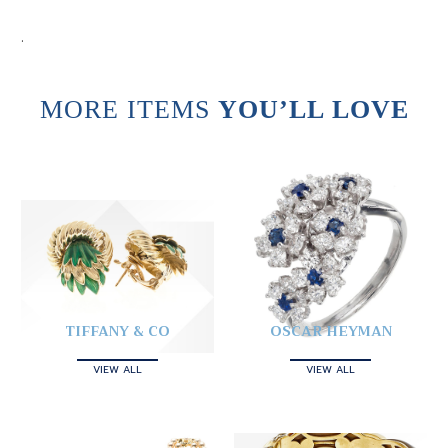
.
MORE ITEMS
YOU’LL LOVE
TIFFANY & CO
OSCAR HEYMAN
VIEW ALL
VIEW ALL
○ ○ ○ ○
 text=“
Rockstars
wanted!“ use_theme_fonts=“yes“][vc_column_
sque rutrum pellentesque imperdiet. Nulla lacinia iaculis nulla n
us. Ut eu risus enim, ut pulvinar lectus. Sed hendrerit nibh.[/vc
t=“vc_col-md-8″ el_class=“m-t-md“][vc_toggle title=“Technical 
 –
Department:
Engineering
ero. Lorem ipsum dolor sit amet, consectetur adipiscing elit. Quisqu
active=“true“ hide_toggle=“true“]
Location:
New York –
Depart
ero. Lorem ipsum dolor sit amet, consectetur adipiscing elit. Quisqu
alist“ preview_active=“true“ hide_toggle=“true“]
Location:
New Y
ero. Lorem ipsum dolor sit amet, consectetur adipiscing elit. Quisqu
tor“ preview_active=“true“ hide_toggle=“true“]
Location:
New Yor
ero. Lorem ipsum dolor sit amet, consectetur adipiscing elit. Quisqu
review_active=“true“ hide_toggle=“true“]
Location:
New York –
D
○ ○ ○ ○
§ **What is required**
State how many lines of the listing above contain the string "true", treating uppercase and lowercase as different. Reply with the number alone.

§ **Result for this task**
4